Tiger and the pack played four tournaments for a $10 million payout, and Tiger suggested he wouldn't do it again. Easy for him because that amount (paid by Fed-Ex over a 20 year span wtf?) roughly equals his ball endorsement contract for one year. Ochoa wins seven tournaments and only sees that sort of money from her multi-year deals. Sad and more sad given the whopping Samsung payout of $250k??? That wouldn't even cover Tiger's show up fee.
spyder, you raise great issues as usual and I plan on responding to them at length over the off-season. if I can get to it, I'll have something on assessment in academia over at CitizenSE this wednesday that may serve as a preview.
short answer to your post is that people are motivated by status/dignity/respect/recognition as well as money. also, did you see sloucho's non-post on
>postmodern sport a little while ago? betting is just one manifestation of the phenomenon he talks about with respect to fantasy football. i'm interested in how the 'ranking' impulse ties to larger questions of value/merit. so I wanted to get some experience trying it out as a fan this season in order to be able to analyze my own practices and reactions.

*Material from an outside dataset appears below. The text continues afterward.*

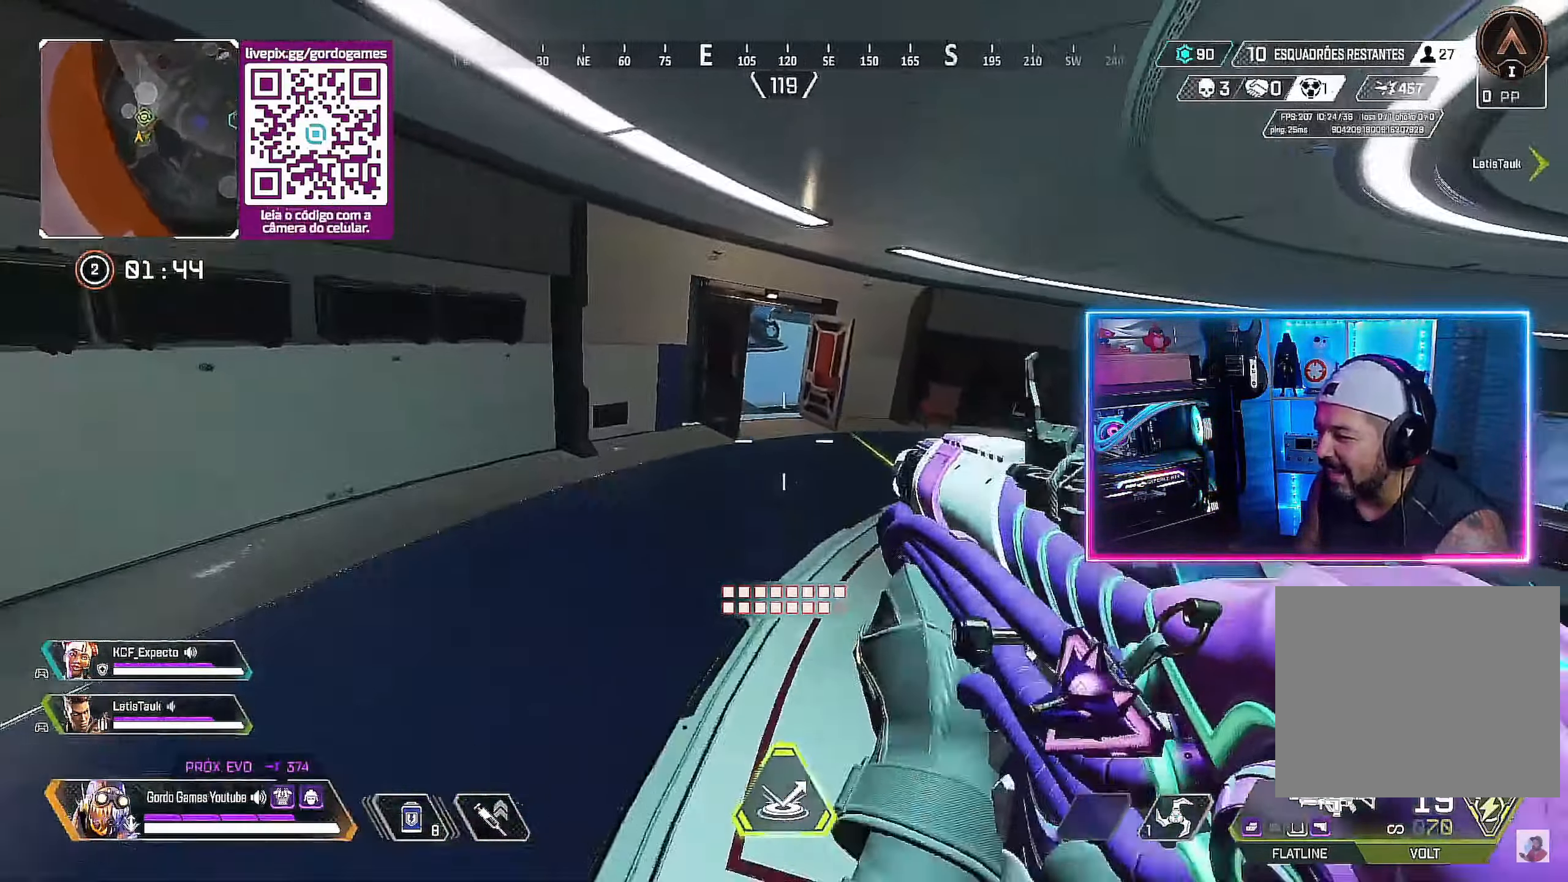
{"buttons": [], "left_stick": "up", "right_stick": "right", "events": [[134, "left_stick", "up"]]}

but you're right that the project is fundamentally absurd. what makes golf so fun is how unpredictable it is!
still, given that I've not been able to watch any golf for over a year, much less play, this golf blogging is one way to continue my interest in the game, and maybe infect my girls with it.
I do try to predict the outcomes of tournaments on my blog and in the PakPicker at Seoulsisters. I have yet to see a parlay card for the Hana Bank - KOLON Championship, so my life savings are still safe.
I started crunching the numbers because I: 1) wanted to know which players were better than others, and 2) didn't see anybody but Rolex and Sagarin already doing it, and I saw problems with their methods.
Spyder mentions baseball - if I had never read Bill James, you wouldn't be hearing anything from me about golf stats. In fact, my player rating system is formatted in a way Bill used to rate position players (multiple categories, point scales, etc). Since golf stat analysis seems to be wide open (baseball, to contrast, is completely saturated - don't need to get involved there), I think TC and I have found our little niche.